By definition ZEBs must produce energy to achieve zero net energy consumption and zero carbon emission. The current emphasis placed on renewable sources of energy and significant advances in technologies offer many possibilities for achieving these objectives in commercial buildings.
Tapping renewable energies
Converting solar radiation into electricity using PV (photovoltaic) installations is emerging more and more as a cost-effective solution for stand-alone or grid-connected applications. Solar panels are proving increasingly popular for the commercial sector for these economic reasons and also often, in no small measure, to project a "Green" corporate image. IEC TC 82: Solar photovoltaic energy systems, which prepares International Standards for systems of PV conversion of solar energy into electrical energy, is involved in all PV aspects. Its scope extends constantly to include new PV technologies.
Crystalline silicon PV modules are still the dominant type, but thin-film PV modules have improved considerably. Thanks to nanotechnology and new materials they can now be printed or even sprayed directly onto a variety of surfaces and fully integrated into windows. These solar windows, known as PVGUs (photovoltaic glass units), help offset and even exceed a building’s energy use.
Harnessing wind power for use in commercial building is generally less developed than using solar power, but solar-wind hybrid solutions are being developed. IEC TC 88: Wind turbines, prepares International Standards for wind turbines that convert wind energy into electrical energy.
Storing and feeding back energy
Producing energy on commercial sites is a major benefit, but being able to store it and to make it available to other users via the grid are important issues too.
The energy produced by ZEBs comes mainly from renewables, which are intermittent sources. It is therefore important to store the excess energy generated at peak time to use it when needed.
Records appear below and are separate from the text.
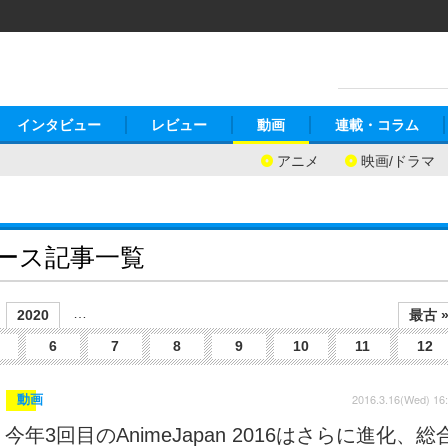
インタビュー
レビュー
動画
連載・コラム
アニメ
映画/ドラマ
ュース記事一覧
…
2020
最古 
6
7
8
9
10
11
12
2016.3.16(Wed) 16
動画
今年3回目のAnimeJapan 2016はさらに進化、総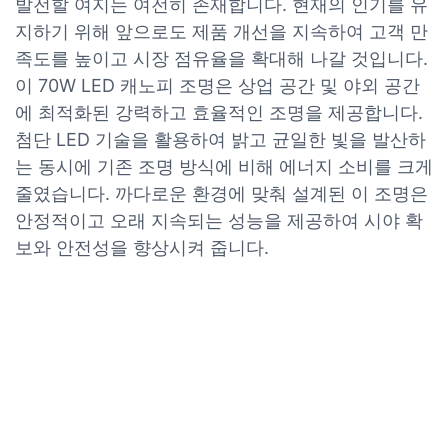
발전할 여지는 여전히 존재합니다. 현재의 인기를 유
지하기 위해 앞으로도 제품 개선을 지속하여 고객 만
족도를 높이고 시장 점유율을 확대해 나갈 것입니다.
이 70W LED 캐노피 조명은 상업 공간 및 야외 공간
에 최적화된 강력하고 효율적인 조명을 제공합니다.
첨단 LED 기술을 활용하여 밝고 균일한 빛을 발산하
는 동시에 기존 조명 방식에 비해 에너지 소비를 크게
줄였습니다. 까다로운 환경에 맞춰 설계된 이 조명은
안정적이고 오래 지속되는 성능을 제공하여 시야 확
보와 안전성을 향상시켜 줍니다.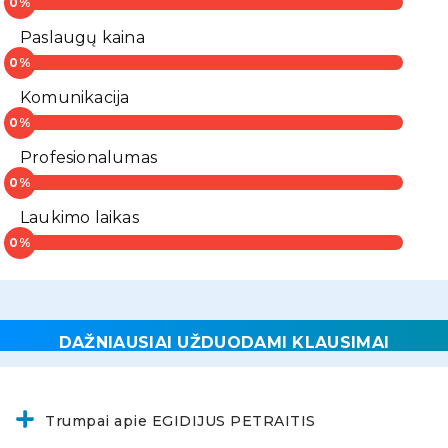
Paslaugų kaina
Komunikacija
Profesionalumas
Laukimo laikas
DAŽNIAUSIAI UŽDUODAMI KLAUSIMAI
Trumpai apie EGIDIJUS PETRAITIS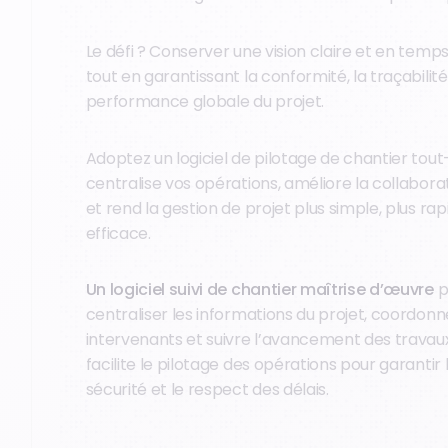
Le défi ? Conserver une vision claire et en temps
tout en garantissant la conformité, la traçabilité
performance globale du projet.
Adoptez un logiciel de pilotage de chantier tout
centralise vos opérations, améliore la collabora
et rend la gestion de projet plus simple, plus rap
efficace.
Un logiciel suivi de chantier maîtrise d’œuvre
p
centraliser les informations du projet, coordonn
intervenants et suivre l’avancement des travaux
facilite le pilotage des opérations pour garantir l
sécurité et le respect des délais.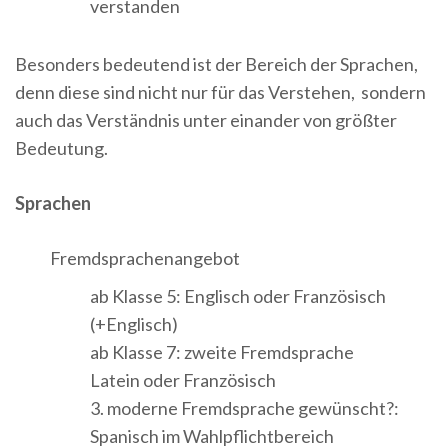
verstanden
Besonders bedeutend ist der Bereich der Sprachen,
denn diese sind nicht nur für das Verstehen, sondern
auch das Verständnis unter einander von größter
Bedeutung.
Sprachen
Fremdsprachenangebot
ab Klasse 5: Englisch oder Französisch
(+Englisch)
ab Klasse 7: zweite Fremdsprache
Latein oder Französisch
3. moderne Fremdsprache gewünscht?:
Spanisch im Wahlpflichtbereich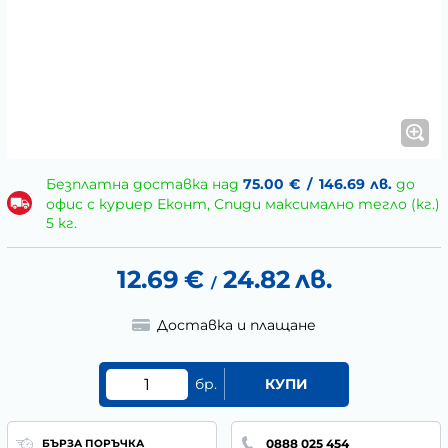
Безплатна доставка над
75.00
€
/
146.69
лв.
до
офис с куриер Еконт, Спиди максимално тегло (кг.)
5 кг.
12.69
€
24.82
лв.
/
Доставка и плащане
бр.
КУПИ
0888 025 454
БЪРЗА ПОРЪЧКА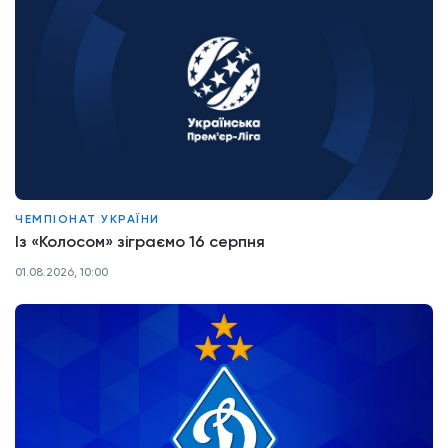
ЧЕМПІОНАТ УКРАЇНИ
Із «Колосом» зіграємо 16 серпня
01.08.2026, 10:00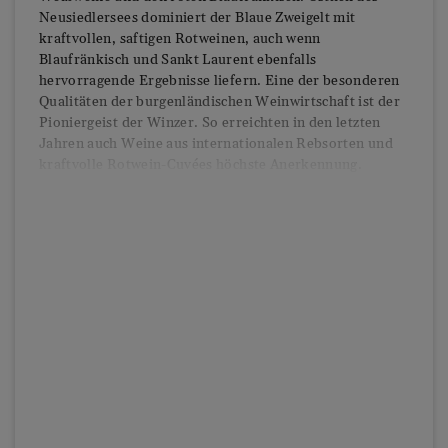
Neusiedlersees dominiert der Blaue Zweigelt mit
kraftvollen, saftigen Rotweinen, auch wenn
Blaufränkisch und Sankt Laurent ebenfalls
hervorragende Ergebnisse liefern. Eine der besonderen
Qualitäten der burgenländischen Weinwirtschaft ist der
Pioniergeist der Winzer. So erreichten in den letzten
Jahren auch Weine aus internationalen Rebsorten und
kraftvolle Rotwein-Cuvées höchste Anerkennung.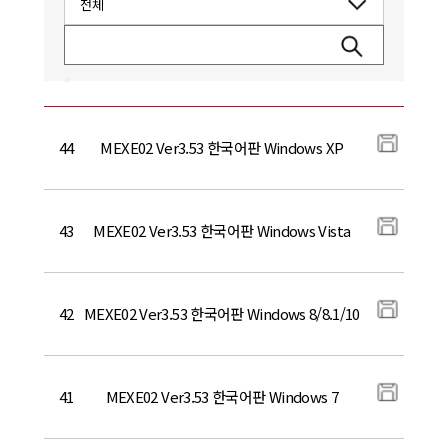
44
MEXE02 Ver3.53 한국어판 Windows XP
43
MEXE02 Ver3.53 한국어판 Windows Vista
42
MEXE02 Ver3.53 한국어판 Windows 8/8.1/10
41
MEXE02 Ver3.53 한국어판 Windows 7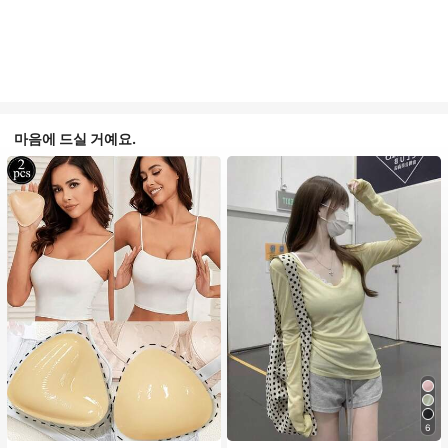
마음에 드실 거예요.
#1 TOP 3위
음악 축제 여성 브라 액세서리
6
거의 매진!
#1 TOP 3위
에서 노란색 오피스 데일리 탑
Batteries play an important role in this task and the work of IEC TC 21: Secondary cells and batteries, which prepares product standards for all secondary cells and batteries, is essential in this domain.
Feeding back excess electric energy into grids if it is produced is another possible benefit.
A long-term perspective
All the technologies needed to build ZEBs exist, yet buildings are, by definition, made to last. This means that many commercial buildings, built when energy – electric energy in particular - was cheap, are not energy-efficient. Bringing all of them to ZEBs standards will take some time, but measures can be taken also to cut significantly the energy consumption of commercial buildings through refurbishment and installation of new systems.